The growth in interest in LLMs within the medical community is undeniable. However, data indicating instances of hallucinations, biases, and other inaccuracies have been a source of concern. Especially in the realm of medical compliance, where precision is paramount, there’s unease about LLMs’ potential for error. LLMs often summarize medical charts inconsistently, omitting critical details. Generative AI cannot reliably identify concepts like diagnoses or quality measures. Summaries produced by LLMs, if inaccurate or incomplete, can pose significant risks, both in terms of patient care and compliance. In this domain, even a 90% accuracy rate might be deemed insufficient.

The future role of LLMs in clinical settings

So where does this leave the future of LLMs in health care? The key is developing structured training frameworks that instill clinical relevance and accountability. LLMs must be taught to associate EHR concepts with validated medical ontologies and terminologies. Natural language capabilities should be paired with the ability to reference authoritative coded data sources.

Advanced techniques can also enhance transparency. For instance, LLMs could highlight which sections of the medical chart informed their generated text. Confidence scores would help clinicians weigh the reliability of AI-generated insights.

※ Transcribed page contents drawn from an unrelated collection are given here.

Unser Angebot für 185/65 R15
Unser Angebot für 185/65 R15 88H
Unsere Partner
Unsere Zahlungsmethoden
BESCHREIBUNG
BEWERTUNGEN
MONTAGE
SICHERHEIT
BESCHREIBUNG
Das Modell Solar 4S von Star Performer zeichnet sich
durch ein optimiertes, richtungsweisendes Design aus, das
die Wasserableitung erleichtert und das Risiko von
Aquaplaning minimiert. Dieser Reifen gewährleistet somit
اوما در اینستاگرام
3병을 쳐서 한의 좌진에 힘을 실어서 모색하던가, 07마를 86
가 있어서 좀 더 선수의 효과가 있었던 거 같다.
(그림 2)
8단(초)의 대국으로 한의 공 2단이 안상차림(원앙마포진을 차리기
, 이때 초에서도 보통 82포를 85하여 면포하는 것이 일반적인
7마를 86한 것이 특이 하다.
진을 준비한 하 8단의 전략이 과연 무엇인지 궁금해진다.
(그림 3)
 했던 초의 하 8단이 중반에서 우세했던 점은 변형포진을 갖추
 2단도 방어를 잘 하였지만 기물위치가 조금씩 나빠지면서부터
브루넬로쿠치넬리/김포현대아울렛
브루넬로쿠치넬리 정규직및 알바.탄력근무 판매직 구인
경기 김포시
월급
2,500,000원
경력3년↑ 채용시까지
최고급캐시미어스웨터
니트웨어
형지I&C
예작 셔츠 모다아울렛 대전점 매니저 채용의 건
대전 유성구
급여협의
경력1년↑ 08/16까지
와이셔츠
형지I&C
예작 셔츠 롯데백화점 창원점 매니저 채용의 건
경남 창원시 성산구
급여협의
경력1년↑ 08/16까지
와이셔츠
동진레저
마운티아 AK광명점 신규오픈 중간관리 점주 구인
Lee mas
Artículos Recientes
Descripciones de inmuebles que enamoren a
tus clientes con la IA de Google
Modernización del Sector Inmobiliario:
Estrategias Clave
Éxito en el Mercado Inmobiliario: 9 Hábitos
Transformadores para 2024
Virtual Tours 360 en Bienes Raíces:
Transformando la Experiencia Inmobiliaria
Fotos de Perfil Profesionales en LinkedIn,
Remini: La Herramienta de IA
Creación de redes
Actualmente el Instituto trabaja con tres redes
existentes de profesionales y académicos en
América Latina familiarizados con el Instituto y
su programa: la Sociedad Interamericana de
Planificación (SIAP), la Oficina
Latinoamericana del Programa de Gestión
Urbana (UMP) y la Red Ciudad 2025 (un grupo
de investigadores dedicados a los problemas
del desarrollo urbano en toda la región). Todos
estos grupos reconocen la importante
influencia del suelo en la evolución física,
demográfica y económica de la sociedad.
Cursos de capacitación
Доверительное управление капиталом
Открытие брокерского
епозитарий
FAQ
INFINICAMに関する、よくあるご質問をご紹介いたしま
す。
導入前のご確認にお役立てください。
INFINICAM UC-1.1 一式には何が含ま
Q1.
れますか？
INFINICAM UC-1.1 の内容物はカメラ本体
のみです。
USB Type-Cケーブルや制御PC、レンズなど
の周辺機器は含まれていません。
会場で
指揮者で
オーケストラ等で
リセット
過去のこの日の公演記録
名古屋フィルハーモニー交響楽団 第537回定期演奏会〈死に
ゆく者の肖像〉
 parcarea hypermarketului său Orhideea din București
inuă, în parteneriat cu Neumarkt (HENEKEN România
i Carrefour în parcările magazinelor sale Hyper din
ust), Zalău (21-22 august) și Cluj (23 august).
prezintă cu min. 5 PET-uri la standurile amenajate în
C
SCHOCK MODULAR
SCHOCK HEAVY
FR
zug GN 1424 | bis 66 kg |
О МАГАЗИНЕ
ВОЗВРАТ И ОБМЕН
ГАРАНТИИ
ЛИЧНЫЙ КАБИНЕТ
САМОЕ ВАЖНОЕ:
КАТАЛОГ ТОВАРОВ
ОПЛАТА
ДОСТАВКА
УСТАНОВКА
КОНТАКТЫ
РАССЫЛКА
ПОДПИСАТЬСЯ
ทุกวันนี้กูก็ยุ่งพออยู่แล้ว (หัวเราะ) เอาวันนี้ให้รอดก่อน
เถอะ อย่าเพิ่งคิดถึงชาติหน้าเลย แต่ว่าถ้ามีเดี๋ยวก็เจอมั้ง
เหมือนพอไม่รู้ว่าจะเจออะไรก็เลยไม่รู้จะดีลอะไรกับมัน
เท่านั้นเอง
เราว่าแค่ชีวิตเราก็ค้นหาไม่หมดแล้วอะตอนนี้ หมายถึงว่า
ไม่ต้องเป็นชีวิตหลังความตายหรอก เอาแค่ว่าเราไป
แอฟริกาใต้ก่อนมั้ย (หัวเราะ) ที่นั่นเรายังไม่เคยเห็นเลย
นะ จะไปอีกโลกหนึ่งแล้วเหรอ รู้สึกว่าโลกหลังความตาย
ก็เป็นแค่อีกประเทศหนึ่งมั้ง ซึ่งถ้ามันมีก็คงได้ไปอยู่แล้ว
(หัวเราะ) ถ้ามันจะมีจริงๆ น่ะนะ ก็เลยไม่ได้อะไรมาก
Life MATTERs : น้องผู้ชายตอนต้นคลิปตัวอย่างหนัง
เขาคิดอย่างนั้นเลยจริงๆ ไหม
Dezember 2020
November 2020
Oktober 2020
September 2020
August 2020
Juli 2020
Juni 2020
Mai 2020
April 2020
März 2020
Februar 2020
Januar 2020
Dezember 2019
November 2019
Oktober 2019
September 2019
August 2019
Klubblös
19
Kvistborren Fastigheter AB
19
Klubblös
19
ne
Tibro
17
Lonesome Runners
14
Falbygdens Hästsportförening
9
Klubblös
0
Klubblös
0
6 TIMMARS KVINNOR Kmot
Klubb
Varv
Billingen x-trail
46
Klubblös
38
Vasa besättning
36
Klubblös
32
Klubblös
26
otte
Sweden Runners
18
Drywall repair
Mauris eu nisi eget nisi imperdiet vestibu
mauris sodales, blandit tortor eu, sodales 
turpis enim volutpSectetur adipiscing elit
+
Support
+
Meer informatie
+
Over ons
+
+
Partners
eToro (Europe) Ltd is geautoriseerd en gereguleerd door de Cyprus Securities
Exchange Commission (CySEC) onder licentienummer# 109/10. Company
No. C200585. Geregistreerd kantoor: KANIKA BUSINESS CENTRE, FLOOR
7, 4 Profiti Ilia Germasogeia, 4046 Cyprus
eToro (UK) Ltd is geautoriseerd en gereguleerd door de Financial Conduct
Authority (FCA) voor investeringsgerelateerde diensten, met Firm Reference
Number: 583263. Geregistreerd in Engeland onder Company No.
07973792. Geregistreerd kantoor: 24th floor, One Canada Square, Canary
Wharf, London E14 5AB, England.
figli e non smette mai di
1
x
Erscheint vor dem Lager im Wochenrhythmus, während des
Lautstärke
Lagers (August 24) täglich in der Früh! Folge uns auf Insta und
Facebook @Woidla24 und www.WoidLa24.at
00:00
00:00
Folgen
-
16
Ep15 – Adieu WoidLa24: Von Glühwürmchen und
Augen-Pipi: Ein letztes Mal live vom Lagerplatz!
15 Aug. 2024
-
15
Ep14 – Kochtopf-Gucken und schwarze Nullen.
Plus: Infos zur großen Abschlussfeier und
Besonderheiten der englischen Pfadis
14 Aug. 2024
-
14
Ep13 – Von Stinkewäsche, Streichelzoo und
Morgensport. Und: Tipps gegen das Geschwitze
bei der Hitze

While LLMs like ChatGPT present a tantalizing opportunity for health care advancement, it’s crucial for senior health care executives to approach their integration with caution and discernment. Ensuring the safe and effective implementation of LLMs in clinical settings will require more than just vast datasets—it’ll necessitate a thoughtful, multi-faceted approach that prioritizes patient safety and care quality above all else.

With rigorous, tailored training approaches, LLMs may one day provide valuable assistance to human clinicians. Until generative AI can reliably separate facts from “hallucinations,” these tools remain a source of considerable clinical risk.

David Lareau is a health care executive.